→ Exercise: Pick up the article on 6 GHz and Wi-Fi 7 after its last sentence, and write what comes next.

OK. That I can live with. There are SOME features that David says are more likely to eventually impress for real, but we’ll get to those in a minute. Throughout our conversation, the new 6 GHz spectrum that came with 802.11ax is where David’s enthusiasm is rooted. For now, it breaks us out of the downsides that come with the double-edged sword of backwards compatibility in Wi-Fi. Sure, eventually Wi-Fi 7’s 6 GHz will be backwards compatible with Wi-Fi 6E, but that is far less performance-sucking than 802.11ax being backwards compatible with 802.11b. 6 GHz is new, expansive and in many ways a clean RF canvas.

David says that we should be thinking critically about how we actually use 6 GHz, and maybe we ought to reserve it for our mission-critical clients like corporate devices while relegating guests and utility devices to 2.4 and 5 GHz rather than simply repeat the common all SSIDS in both bands habits of the past.

I pointed out that in my own 6 GHz deployments, I’m seeing around 5% (give or take 2%) 6 GHz client penetration. I asked David when this will change, and when we should expect 6 GHz to become more exciting from the client perspective. His answer is twofold: we need (and expect) Apple to add 6E to it’s next round of iPhones- likely to happen in Fall of ’23. And we need more Android phones in the lower price tiers to catch on to 6E chipsets. It’s in flagship Android models, and will eventually make it’s way down-market.

And whether we are talking Wi-Fi 6E or 7 and beyond, David sees a role for 6GHz in high-throughput mesh backhaul. With so many channels to use in 6 GHZ, it’s not unrealistic to remove a few from the client-servicing channel plan and reserve them for mesh duty- not a luxury we really had in either 5 or 2.4 bands. I’m digging that as it could make mesh less “only as a last resort” feeling.

Wi-Fi 7 Right Around the Corner

David rightfully pointed out during our talk that 802.11ax (Wi-Fi 6) has been with us for FOUR years. Time flies, especially when measured in WLAN years. He pointed out that WLAN 7 is right around the corner, with the usual absolutely foolish start on the consumer side of the market- like so:

It matters not that there is no Wi-Fi Alliance Wi-Fi 7 testing program yet, or an actual ratified standard… and you just KNOW these things are going to come with moronic default channel widths of 160 or even 320 MHz. It won’t be long before goofy consumer stuff with these foolish defaults interfere with the careful 6 GHz channel plans us enterprise folks use. Some problems just don’t go away.

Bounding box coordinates
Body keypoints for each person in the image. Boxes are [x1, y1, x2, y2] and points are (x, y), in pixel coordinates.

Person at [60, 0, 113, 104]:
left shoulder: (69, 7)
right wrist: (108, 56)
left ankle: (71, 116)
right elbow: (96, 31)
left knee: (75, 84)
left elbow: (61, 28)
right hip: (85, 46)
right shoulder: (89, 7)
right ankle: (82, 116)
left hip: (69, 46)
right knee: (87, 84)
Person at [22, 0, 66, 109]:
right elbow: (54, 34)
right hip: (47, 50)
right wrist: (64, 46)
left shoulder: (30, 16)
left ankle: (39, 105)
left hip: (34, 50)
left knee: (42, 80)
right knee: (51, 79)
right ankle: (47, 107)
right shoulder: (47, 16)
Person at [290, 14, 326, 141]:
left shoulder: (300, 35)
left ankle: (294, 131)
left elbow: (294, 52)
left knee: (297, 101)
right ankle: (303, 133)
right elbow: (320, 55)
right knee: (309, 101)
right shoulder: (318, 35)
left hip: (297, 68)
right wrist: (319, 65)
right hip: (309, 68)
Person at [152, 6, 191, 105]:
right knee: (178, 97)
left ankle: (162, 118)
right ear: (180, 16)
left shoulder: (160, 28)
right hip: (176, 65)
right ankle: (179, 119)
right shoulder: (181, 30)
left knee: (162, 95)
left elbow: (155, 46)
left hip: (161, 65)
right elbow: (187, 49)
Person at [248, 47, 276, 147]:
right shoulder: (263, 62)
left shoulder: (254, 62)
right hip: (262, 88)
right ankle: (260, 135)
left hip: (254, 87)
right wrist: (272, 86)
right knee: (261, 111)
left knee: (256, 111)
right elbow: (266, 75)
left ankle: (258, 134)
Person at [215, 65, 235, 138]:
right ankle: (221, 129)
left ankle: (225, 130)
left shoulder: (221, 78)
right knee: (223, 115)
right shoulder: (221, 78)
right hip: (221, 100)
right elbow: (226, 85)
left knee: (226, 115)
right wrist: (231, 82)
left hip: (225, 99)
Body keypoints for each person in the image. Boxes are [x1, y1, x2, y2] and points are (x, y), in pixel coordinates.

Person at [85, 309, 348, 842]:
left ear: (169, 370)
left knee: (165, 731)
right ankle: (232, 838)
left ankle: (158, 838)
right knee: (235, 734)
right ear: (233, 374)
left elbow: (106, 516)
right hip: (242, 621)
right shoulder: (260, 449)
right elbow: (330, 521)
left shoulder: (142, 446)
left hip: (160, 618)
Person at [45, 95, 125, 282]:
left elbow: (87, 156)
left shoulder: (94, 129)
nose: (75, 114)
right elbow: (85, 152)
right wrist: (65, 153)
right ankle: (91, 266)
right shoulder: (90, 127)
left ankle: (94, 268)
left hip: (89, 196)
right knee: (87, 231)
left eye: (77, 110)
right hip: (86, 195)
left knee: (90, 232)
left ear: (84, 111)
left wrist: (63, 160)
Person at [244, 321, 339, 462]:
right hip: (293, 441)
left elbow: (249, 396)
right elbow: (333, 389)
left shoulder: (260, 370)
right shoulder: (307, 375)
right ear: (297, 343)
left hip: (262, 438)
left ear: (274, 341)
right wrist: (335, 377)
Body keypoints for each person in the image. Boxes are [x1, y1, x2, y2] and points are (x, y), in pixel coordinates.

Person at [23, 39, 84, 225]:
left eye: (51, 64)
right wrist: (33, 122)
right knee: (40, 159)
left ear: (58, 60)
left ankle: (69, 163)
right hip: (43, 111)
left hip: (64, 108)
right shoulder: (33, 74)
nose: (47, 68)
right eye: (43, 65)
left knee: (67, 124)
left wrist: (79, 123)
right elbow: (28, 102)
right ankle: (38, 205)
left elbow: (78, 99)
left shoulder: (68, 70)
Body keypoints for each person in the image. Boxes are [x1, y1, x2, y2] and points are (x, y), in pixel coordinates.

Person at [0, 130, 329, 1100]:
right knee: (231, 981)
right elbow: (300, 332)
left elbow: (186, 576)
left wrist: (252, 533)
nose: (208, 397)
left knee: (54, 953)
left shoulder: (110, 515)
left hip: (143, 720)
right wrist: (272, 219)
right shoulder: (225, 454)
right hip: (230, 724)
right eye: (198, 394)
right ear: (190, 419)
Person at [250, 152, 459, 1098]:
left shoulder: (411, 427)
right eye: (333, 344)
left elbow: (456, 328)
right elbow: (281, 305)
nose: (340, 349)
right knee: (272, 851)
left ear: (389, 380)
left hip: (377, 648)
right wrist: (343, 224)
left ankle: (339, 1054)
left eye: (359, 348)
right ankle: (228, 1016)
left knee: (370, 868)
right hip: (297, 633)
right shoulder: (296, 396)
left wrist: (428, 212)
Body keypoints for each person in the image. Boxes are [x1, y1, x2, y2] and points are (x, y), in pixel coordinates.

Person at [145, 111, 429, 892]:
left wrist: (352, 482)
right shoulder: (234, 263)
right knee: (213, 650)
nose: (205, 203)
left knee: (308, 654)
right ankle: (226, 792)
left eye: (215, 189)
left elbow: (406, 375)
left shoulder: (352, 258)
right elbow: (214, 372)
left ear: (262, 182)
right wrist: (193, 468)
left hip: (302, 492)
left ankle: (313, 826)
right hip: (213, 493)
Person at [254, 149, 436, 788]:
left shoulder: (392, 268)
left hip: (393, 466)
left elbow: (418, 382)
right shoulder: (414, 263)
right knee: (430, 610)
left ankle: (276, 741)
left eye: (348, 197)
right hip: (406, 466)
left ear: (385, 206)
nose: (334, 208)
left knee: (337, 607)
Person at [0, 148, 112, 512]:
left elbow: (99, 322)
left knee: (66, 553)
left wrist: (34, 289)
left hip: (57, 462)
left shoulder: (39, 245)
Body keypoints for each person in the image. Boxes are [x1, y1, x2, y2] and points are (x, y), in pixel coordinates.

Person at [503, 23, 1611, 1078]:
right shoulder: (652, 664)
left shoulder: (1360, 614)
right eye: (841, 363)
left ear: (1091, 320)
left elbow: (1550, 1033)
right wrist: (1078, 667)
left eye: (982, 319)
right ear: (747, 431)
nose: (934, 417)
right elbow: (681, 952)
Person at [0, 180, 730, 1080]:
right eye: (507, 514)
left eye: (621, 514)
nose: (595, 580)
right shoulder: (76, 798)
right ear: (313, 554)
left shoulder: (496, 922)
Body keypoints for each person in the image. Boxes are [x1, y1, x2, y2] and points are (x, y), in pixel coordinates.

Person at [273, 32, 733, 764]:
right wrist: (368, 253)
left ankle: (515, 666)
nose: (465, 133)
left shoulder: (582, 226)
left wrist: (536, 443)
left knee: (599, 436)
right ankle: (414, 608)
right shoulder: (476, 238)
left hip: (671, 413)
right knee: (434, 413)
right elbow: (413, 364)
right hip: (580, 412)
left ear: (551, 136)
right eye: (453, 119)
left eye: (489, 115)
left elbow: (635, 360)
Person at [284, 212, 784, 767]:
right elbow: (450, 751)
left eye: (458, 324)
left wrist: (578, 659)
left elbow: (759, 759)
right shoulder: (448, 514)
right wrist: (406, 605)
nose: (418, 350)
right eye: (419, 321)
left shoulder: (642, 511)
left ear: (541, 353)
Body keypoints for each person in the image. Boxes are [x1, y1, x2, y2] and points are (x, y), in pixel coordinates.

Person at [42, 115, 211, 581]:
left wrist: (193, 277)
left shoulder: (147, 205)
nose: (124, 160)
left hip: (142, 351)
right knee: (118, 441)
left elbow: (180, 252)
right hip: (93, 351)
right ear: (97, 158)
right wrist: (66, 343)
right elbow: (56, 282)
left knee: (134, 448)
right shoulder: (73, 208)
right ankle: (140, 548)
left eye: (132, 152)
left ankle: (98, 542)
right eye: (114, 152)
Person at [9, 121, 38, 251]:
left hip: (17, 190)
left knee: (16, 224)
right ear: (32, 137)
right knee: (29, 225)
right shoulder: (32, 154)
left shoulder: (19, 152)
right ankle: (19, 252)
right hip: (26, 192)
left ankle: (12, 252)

→ Reply:
At the same time, the enterprise players all have their chips selected for eventual WLAN 7 products (Extreme uses Broadcom here) and you just know development is happening furiously behind the scenes in Silly Valley. David says to watch for early enterprise product announcements in Q1 or Q2 of 2024.

One Feature That Actually IS Worth Getting Jazzed Over

Back to the specifics of the 802.11 standards- those words that get translated to features for product marketing. As mentioned above, there has been lots of hype and matching amounts of disappointment with real-world applicability through the years. At best, in David’s words, OFDMA that had so much promise for Wi-Fi 6 “sort of works, sometimes”. There’s a ringing endorsement of the 802.11ax working group if I ever heard one…

Looking forward though, David says again that 6 GHz itself is THE FEATURE to appreciate even as other ones role out with Wi-Fi 7. Think you’ll actually achieve 4K QAM in Wi-Fi 7, as will be hyped out the wazoo? yeah, maybe if you’re inside the AP itself given the high SNR required. On the other hand, MLO (Multi-Link Operation) has the potential to be real and transformative. (Here’s the egghead version of how MLO works.) There will be complexity in the timing across bands in busy environments to let devices send and receive data on multiple bands simultaneously, but when MLO gets there it *should* be impressive.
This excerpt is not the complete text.